● Prompt
Set down the full listing exactly as given. Any pictures are to be left out.

● Task data
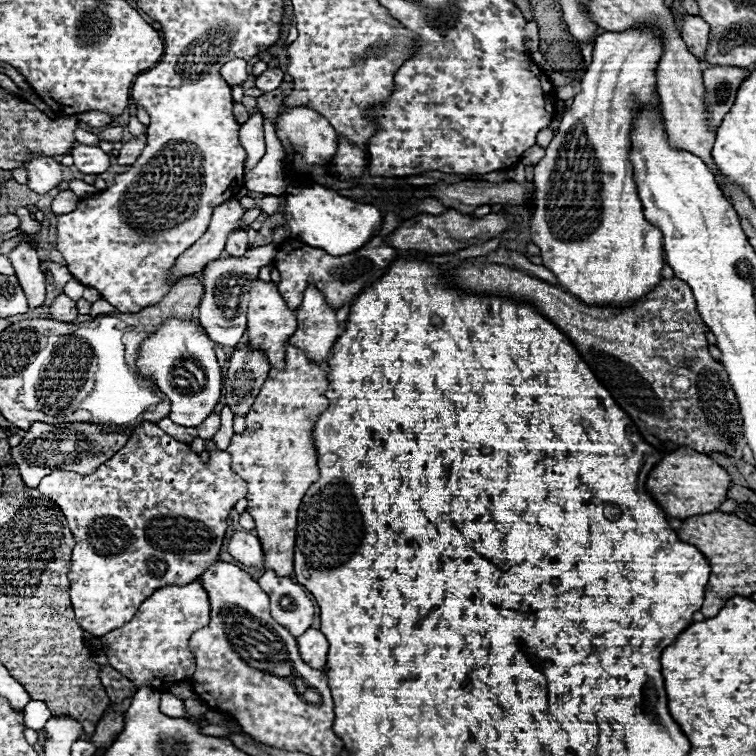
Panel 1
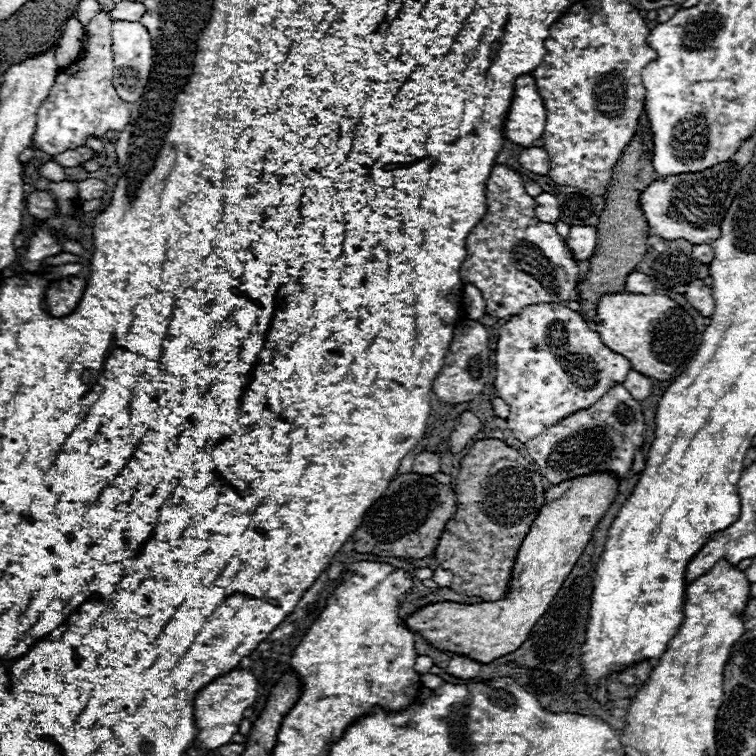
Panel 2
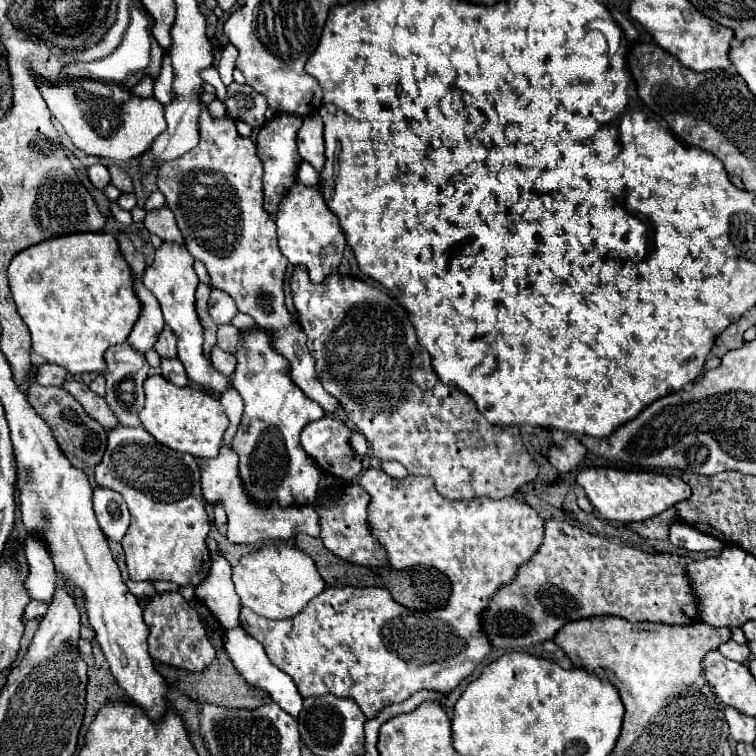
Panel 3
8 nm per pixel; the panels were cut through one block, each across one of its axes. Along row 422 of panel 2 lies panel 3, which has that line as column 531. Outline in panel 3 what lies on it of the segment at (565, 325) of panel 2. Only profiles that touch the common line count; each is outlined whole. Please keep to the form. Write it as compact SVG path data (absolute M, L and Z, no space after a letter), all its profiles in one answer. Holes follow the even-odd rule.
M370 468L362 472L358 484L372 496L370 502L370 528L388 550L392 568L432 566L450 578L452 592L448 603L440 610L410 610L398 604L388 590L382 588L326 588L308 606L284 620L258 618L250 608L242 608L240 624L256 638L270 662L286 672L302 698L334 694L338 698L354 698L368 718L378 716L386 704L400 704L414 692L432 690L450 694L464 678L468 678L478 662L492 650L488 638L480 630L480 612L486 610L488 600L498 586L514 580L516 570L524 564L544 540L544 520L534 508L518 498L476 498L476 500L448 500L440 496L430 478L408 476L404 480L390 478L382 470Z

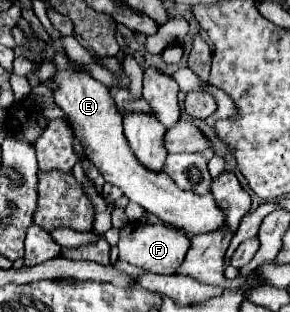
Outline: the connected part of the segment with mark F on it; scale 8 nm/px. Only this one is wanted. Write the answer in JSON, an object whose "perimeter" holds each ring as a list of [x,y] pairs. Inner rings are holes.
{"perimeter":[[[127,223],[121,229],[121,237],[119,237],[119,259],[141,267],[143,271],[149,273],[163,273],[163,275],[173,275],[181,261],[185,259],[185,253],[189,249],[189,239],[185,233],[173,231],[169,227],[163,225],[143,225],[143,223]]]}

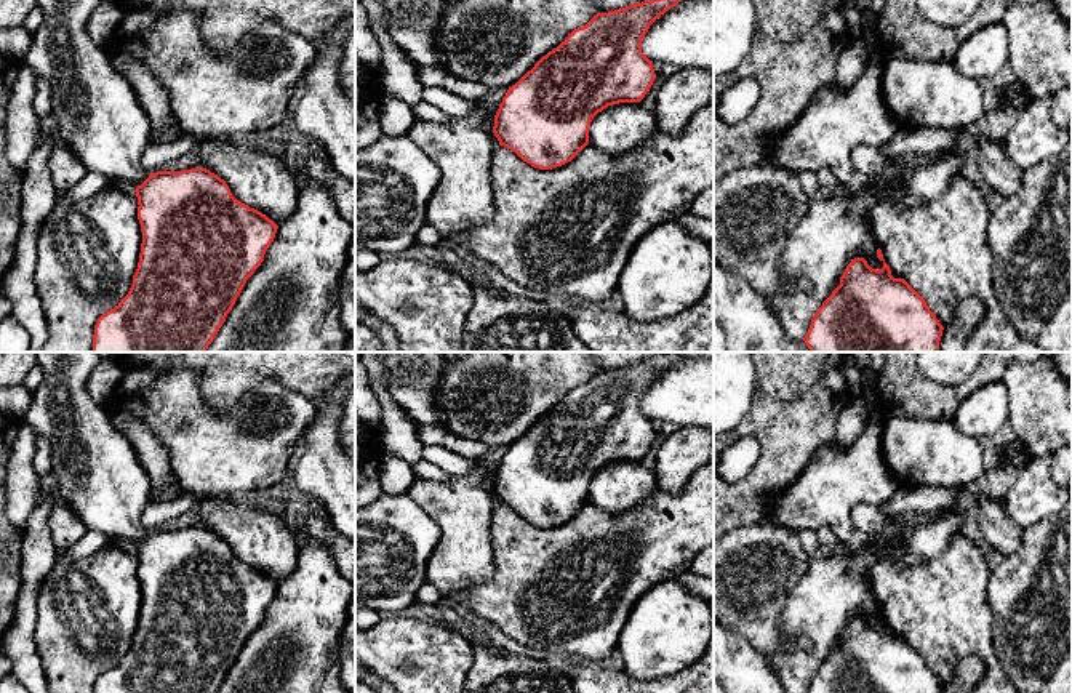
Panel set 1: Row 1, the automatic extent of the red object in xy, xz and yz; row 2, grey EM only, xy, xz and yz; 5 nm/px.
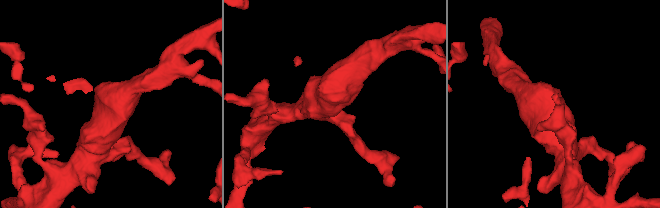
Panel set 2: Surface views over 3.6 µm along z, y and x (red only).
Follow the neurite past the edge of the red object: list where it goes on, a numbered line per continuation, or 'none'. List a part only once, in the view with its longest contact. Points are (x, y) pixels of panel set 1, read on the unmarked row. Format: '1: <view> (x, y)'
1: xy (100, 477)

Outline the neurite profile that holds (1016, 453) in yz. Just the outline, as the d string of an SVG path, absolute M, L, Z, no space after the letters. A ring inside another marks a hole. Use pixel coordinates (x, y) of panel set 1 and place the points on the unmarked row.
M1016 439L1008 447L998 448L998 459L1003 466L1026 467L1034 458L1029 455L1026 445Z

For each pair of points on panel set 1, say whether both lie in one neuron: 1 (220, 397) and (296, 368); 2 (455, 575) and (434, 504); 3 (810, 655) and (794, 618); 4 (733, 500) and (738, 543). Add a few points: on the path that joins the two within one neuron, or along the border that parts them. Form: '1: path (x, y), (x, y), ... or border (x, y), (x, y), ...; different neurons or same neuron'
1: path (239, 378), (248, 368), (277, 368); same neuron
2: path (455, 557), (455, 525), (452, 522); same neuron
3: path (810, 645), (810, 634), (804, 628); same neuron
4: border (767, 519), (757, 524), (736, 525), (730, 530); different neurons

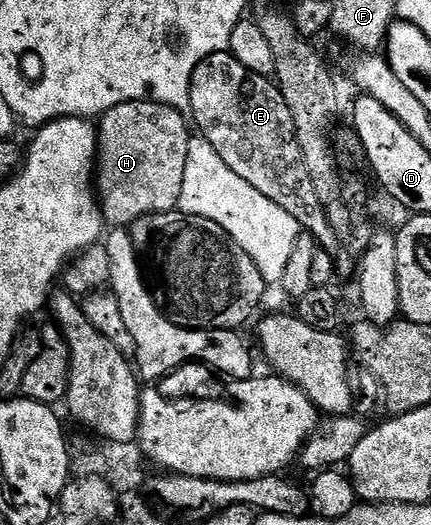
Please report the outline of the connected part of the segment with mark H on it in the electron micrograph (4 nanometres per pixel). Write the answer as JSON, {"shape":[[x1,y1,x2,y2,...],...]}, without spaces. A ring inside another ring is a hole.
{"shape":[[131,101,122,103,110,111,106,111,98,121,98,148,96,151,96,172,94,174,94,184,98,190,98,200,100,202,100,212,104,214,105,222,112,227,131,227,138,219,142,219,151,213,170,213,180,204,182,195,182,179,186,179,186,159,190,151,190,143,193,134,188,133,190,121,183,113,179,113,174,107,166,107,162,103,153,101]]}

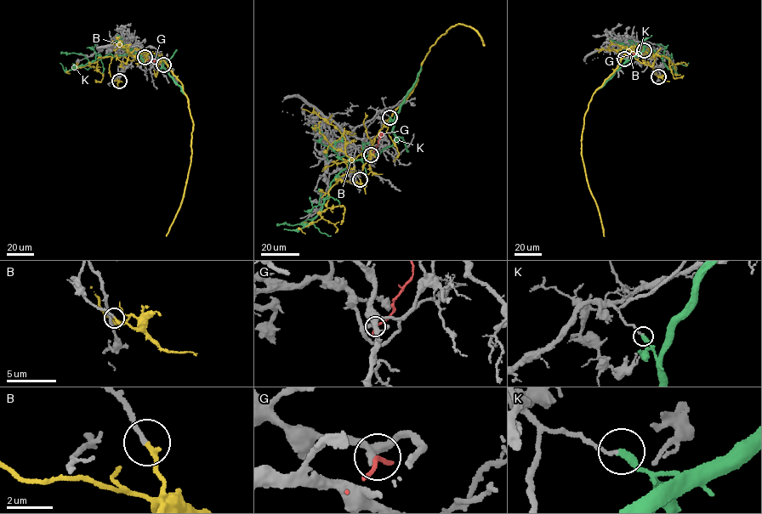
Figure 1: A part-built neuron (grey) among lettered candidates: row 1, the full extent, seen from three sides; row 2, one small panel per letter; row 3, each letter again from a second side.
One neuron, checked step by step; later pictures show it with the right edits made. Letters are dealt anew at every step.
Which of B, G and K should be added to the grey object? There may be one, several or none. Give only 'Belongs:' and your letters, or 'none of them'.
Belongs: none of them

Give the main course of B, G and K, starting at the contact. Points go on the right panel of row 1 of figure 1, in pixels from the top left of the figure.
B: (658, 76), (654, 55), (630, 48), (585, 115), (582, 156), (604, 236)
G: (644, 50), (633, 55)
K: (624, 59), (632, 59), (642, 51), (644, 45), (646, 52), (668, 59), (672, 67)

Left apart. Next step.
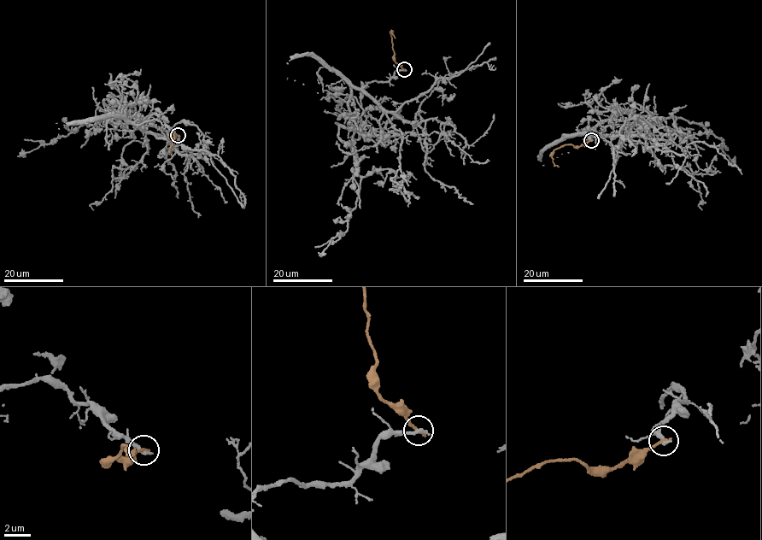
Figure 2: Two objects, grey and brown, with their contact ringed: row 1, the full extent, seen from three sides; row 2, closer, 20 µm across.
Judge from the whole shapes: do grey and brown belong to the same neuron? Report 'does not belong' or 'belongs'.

● Solved problem
Panel 1
Panel 2
Panel 3
8 nm per pixel; the panels were cut through one block, each across one of its axes. Along row 422 of panel 2 lies panel 3, which has that line as column 531. Outline in panel 3 what lies on it of the segment at (565, 325) of panel 2. Only profiles that touch the common line count; each is outlined whole. Please keep to the form. Write it as compact SVG path data (absolute M, L and Z, no space after a letter), all its profiles in one answer. Holes follow the even-odd rule.
M370 468L362 472L358 484L372 496L370 502L370 528L388 550L392 568L432 566L450 578L452 592L448 603L440 610L410 610L398 604L388 590L382 588L326 588L308 606L284 620L258 618L250 608L242 608L240 624L256 638L270 662L286 672L302 698L334 694L338 698L354 698L368 718L378 716L386 704L400 704L414 692L432 690L450 694L464 678L468 678L478 662L492 650L488 638L480 630L480 612L486 610L488 600L498 586L514 580L516 570L524 564L544 540L544 520L534 508L518 498L476 498L476 500L448 500L440 496L430 478L408 476L404 480L390 478L382 470Z

Outline: the connected part of the segment with mark F on it; scale 8 nm/px. Only this one is wanted. Write the answer in JSON, an object whose "perimeter" holds each ring as a list of [x,y] pairs. Inner rings are holes.
{"perimeter":[[[127,223],[121,229],[121,237],[119,237],[119,259],[141,267],[143,271],[149,273],[163,273],[163,275],[173,275],[181,261],[185,259],[185,253],[189,249],[189,239],[185,233],[173,231],[169,227],[163,225],[143,225],[143,223]]]}

Panel set 1: Row 1, the automatic extent of the red object in xy, xz and yz; row 2, grey EM only, xy, xz and yz; 5 nm/px.
Panel set 2: Surface views over 3.6 µm along z, y and x (red only).
Follow the neurite past the edge of the red object: list where it goes on, a numbered line per continuation, or 'none'. List a part only once, in the view with its longest contact. Points are (x, y) pixels of panel set 1, read on the unmarked row. Format: '1: <view> (x, y)'
1: xy (100, 477)

Outline the neurite profile that holds (1016, 453) in yz. Just the outline, as the d string of an SVG path, absolute M, L, Z, no space after the letters. A ring inside another marks a hole. Use pixel coordinates (x, y) of panel set 1 and place the points on the unmarked row.
M1016 439L1008 447L998 448L998 459L1003 466L1026 467L1034 458L1029 455L1026 445Z

For each pair of points on panel set 1, say whether both lie in one neuron: 1 (220, 397) and (296, 368); 2 (455, 575) and (434, 504); 3 (810, 655) and (794, 618); 4 (733, 500) and (738, 543). Add a few points: on the path that joins the two within one neuron, or along the border that parts them. Form: '1: path (x, y), (x, y), ... or border (x, y), (x, y), ...; different neurons or same neuron'
1: path (239, 378), (248, 368), (277, 368); same neuron
2: path (455, 557), (455, 525), (452, 522); same neuron
3: path (810, 645), (810, 634), (804, 628); same neuron
4: border (767, 519), (757, 524), (736, 525), (730, 530); different neurons

Please report the outline of the connected part of the segment with mark H on it in the electron micrograph (4 nanometres per pixel). Write the answer as JSON, {"shape":[[x1,y1,x2,y2,...],...]}, without spaces. A ring inside another ring is a hole.
{"shape":[[131,101,122,103,110,111,106,111,98,121,98,148,96,151,96,172,94,174,94,184,98,190,98,200,100,202,100,212,104,214,105,222,112,227,131,227,138,219,142,219,151,213,170,213,180,204,182,195,182,179,186,179,186,159,190,151,190,143,193,134,188,133,190,121,183,113,179,113,174,107,166,107,162,103,153,101]]}

Figure 1: A part-built neuron (grey) among lettered candidates: row 1, the full extent, seen from three sides; row 2, one small panel per letter; row 3, each letter again from a second side.
One neuron, checked step by step; later pictures show it with the right edits made. Letters are dealt anew at every step.
Which of B, G and K should be added to the grey object? There may be one, several or none. Give only 'Belongs:' and your letters, or 'none of them'.
Belongs: none of them

Give the main course of B, G and K, starting at the contact. Points go on the right panel of row 1 of figure 1, in pixels from the top left of the figure.
B: (658, 76), (654, 55), (630, 48), (585, 115), (582, 156), (604, 236)
G: (644, 50), (633, 55)
K: (624, 59), (632, 59), (642, 51), (644, 45), (646, 52), (668, 59), (672, 67)

Left apart. Next step.
Figure 2: Two objects, grey and brown, with their contact ringed: row 1, the full extent, seen from three sides; row 2, closer, 20 µm across.
Judge from the whole shapes: do grey and brown belong to the same neuron? Report 'does not belong' or 'belongs'.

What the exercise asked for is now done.